I carried on north, hoping for the right wind to make a dart for 80°N. Had to be careful here, as there would have been ice to the west and north, and land and ice to the east: a potentially awkward trap. After some concernwith a hard blow from the south-west, the wind settled at west-north-west, giving me the perfect angle to sail quickly north, then south again.
Reached 80°N at midday on Sunday July 24th, after just less than 31 days at sea and nearly 1600 miles of sailing. Turned immediately south and began the long haul home. I had intended to sail a westerly route, using the East Greenland current, and giving us another look at Jan Mayen. However a week of south-westerly headwind out paid to that, forcing me to sail the direct route home, and putting us into the north-going North Atlantic current. Eleven days of strong northerlies helped break the back of the return leg, bringing us to within striking distance of Viking. The weather turned very sour, with a constant mix of calms and headwinds. As we approached the Shetlands the weather systems became increasingly unstable, with depressions springing up all round and following unusual tracks. Finally got to within 20-30 miles of Whitehills and were once more becalmed. I was very concerned,
as the forecast was for extremely strong northerly winds – not what you want when approaching the south coast of the Moray Firth. A fortuitous mix of a light easterly followed by a moderate north-westerly enabled us to cover the last few miles and get safely into harbour before the storm struck. Within less than a day of tying up in Whitehills it was blowing Force 9 to 10 straight onshore.
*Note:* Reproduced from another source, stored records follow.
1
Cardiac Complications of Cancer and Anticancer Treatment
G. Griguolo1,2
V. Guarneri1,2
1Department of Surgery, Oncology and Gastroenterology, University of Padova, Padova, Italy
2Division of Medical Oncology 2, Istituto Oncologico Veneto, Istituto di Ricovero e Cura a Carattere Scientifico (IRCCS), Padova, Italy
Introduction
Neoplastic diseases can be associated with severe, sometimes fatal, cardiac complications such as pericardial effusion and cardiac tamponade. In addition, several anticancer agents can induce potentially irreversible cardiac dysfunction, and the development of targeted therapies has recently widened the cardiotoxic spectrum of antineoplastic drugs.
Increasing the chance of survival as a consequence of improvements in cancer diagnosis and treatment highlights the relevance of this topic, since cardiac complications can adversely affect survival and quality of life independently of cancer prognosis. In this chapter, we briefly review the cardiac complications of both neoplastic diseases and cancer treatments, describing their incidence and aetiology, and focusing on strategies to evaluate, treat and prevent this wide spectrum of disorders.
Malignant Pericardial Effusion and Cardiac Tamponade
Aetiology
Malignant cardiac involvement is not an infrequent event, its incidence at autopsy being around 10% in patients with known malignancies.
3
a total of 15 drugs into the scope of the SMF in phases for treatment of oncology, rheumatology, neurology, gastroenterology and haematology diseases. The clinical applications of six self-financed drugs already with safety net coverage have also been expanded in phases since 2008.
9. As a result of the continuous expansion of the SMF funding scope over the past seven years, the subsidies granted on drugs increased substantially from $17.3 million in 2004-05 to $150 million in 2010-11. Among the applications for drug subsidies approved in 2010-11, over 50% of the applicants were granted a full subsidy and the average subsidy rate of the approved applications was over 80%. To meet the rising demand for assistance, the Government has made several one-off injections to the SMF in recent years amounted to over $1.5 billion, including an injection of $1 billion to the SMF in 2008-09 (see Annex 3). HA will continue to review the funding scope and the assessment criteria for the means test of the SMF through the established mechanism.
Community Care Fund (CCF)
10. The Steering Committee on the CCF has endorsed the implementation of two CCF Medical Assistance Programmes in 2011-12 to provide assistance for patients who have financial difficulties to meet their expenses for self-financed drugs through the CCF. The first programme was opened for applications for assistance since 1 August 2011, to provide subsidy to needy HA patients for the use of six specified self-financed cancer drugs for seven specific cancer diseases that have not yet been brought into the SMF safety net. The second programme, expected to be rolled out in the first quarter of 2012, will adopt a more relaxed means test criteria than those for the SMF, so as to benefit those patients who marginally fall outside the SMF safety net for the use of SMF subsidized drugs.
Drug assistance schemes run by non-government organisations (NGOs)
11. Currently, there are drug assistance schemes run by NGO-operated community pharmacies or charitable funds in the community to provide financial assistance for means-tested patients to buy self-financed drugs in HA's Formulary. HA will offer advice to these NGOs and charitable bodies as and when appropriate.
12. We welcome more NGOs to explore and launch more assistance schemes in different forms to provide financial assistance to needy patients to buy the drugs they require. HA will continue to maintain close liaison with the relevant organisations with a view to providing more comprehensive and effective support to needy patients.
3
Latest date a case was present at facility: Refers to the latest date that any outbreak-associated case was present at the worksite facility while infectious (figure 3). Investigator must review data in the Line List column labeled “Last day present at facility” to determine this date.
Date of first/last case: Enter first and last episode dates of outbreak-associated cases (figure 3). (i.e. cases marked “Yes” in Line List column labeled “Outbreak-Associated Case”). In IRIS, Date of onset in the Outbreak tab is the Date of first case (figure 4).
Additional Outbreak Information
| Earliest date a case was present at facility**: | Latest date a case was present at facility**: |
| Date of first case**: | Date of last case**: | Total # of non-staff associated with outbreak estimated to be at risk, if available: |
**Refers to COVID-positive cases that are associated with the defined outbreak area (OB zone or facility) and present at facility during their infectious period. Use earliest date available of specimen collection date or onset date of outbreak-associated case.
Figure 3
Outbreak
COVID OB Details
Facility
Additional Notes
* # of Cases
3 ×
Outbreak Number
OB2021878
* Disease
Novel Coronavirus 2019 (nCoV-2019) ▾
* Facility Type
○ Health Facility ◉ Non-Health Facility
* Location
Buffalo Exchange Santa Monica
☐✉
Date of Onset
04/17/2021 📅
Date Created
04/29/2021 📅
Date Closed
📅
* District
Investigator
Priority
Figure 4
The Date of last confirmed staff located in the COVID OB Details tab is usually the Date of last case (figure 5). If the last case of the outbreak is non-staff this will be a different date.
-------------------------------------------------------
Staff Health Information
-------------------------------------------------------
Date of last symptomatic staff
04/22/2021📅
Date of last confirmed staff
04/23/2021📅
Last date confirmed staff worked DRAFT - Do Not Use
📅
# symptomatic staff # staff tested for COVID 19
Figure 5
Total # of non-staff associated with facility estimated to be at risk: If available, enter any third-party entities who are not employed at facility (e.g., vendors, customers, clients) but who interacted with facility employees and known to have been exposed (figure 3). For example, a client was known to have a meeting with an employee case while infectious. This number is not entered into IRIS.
The voyage took 65 days (31 days out, 34 days back) and we logged just over 3000 nautical miles. This was an interesting contrast to last year’s voyage to west Greenland, in which we covered over 4000 miles in about the same time. Mingming has now sailed nearly 20,000 miles in six years, mainly in high latitudes. I am now thinking seriously about giving her a well-earned rest!
Congratlations to Roger and Mingming on another fantastic voyage, a great achievement.